Pakistani refugees flee to (?) Afghanistan
By the BBC

BBC map of the region.
The UN’s refugee agency says 20,000 people have fled Pakistan’s tribal area of Bajaur for Afghanistan amid fighting between troops and militants.
The UN High Commissioner for Refugees says almost 4,000 families have crossed into Afghanistan’s Kunar province.
Some 300,000 others have been displaced by fighting, although Pakistan says many have found shelter in the region.
The country’s military has launched an offensive in Bajaur and says it has killed more than 2,000 militants.
However, the UN refugee agency, the UNHCR, believes that the majority of those who have left will return home after fighting stops in the Federally Administered Tribal Areas (Fata).
Cross border attacks
Announcing its estimates of the numbers of people who have crossed the border into Afghanistan, the UNHCR in Afghanistan said more than 600 families had left Pakistan for Kunar in recent weeks.
A spokesman said the organisation would look out for the welfare of the displaced if they were unable to return home before winter sets in.
“It’s very difficult to predict the security situation on the other side of the border but what we hope is that the security gets better and people will be able to go back,” Nadir Farhad told Reuters news agency.

Refugees fleeing Bajaur. AFP Photo.
“But if it continues, we will definitely provide them with… assistance… so we can get them through the winter months.”
The UNHCR says most of the 20,000 who have fled over the border are Pakistanis, but a few thousand are Afghans who have been living in Pakistan.
Recently the UNHCR asked donors for more than $17m (39.4m) in aid to help about 250,000 people displaced by fighting and floods in north-western Pakistan.
They said money was needed to provide relief items like tents, blankets and plastic sheets.
http://news.bbc.co.uk/2/hi/south_asia/7642015.stm
For more on this story, here’s a report by Reuters’ Jonathon Burch.
By Jonathon Burch,
KABUL (Reuters) – Some 20,000 people from Pakistan’s northwestern tribal region of Bajaur have fled to Afghanistan this summer due to intense fighting between government forces and militants, the United Nations said on Monday.
The Pakistani military launched an offensive in August for control over the strategically key region of Bajaur and have been involved in heavy fighting since then.
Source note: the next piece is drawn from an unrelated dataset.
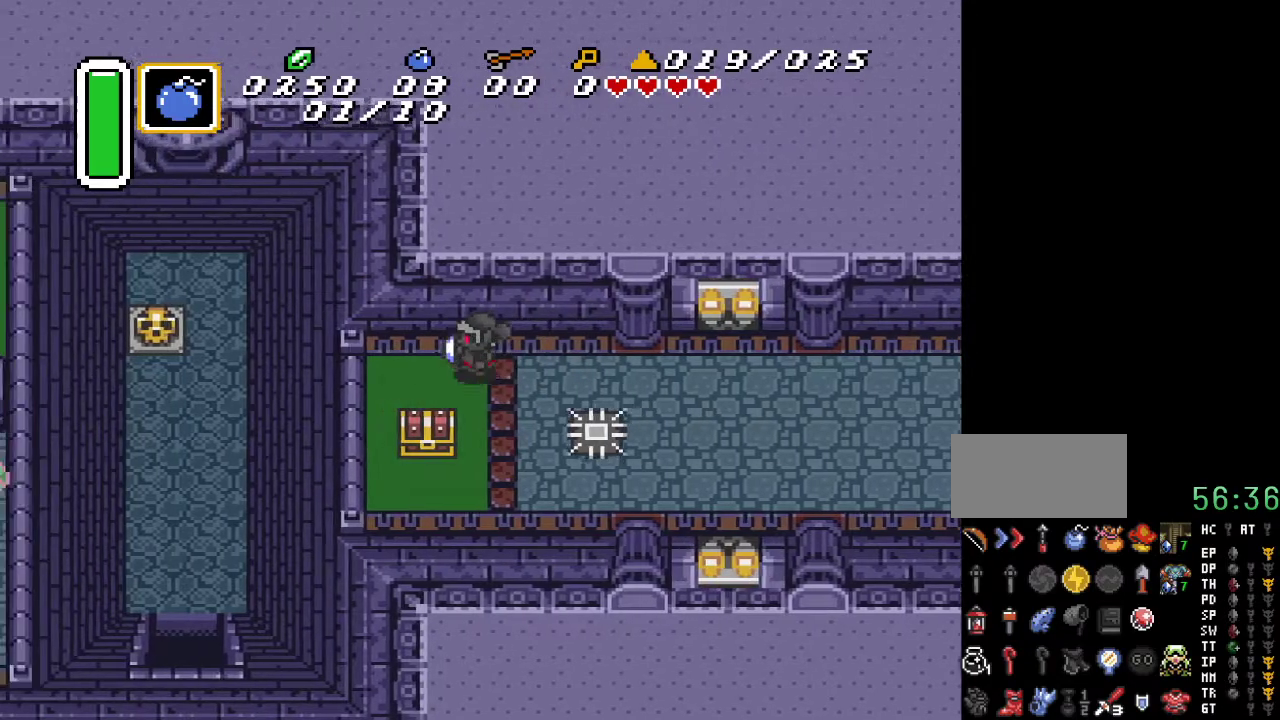
{"buttons": ["DPAD_DOWN"], "events": [[417, "DPAD_DOWN", "down"], [417, "DPAD_LEFT", "up"]]}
“More than 3,900 families, or around 20,000 individuals, have fled fighting in Bajaur … into Kunar province in eastern Afghanistan,” said the United Nations High Commission for Refugees (UNHCR) in Afghanistan.
http://in.reuters.com/article/southAsiaNews/idINIndia-35713020080929
When do refugees return home?
This is the lead-in for the background story:
KHOST, 28 February 2008 (IRIN) – Most of the Pakistani families that had fled sectarian violence in Pakistan by seeking refuge across the border in southeastern Afghanistan earlier this year have returned to their homeland.
“When peace is restored, we too will return,” said Khan Malik, who along with 16 other family members arrived two months ago from the village of Bakzai across the border in Kurram Agency, in Pakistan’s increasingly volatile Federally Administered Tribal Areas. He is currently in Afghanistan’s Khost Province.
“There is a peace agreement, but it’s not clear whether it will hold,” the 30-year-old said, referring to ongoing clashes between Shia and Sunni extremists just weeks earlier.
Most of the nearly 5,000 Pakistanis that had initially sought refuge in Afghanistan in early January have since returned. “Of the old caseload of Pakistanis, the vast majority have since returned,” Nadir Farhad, information officer for the UN Refugee Agency (UNHCR) in Kabul, told IRIN on 27 February.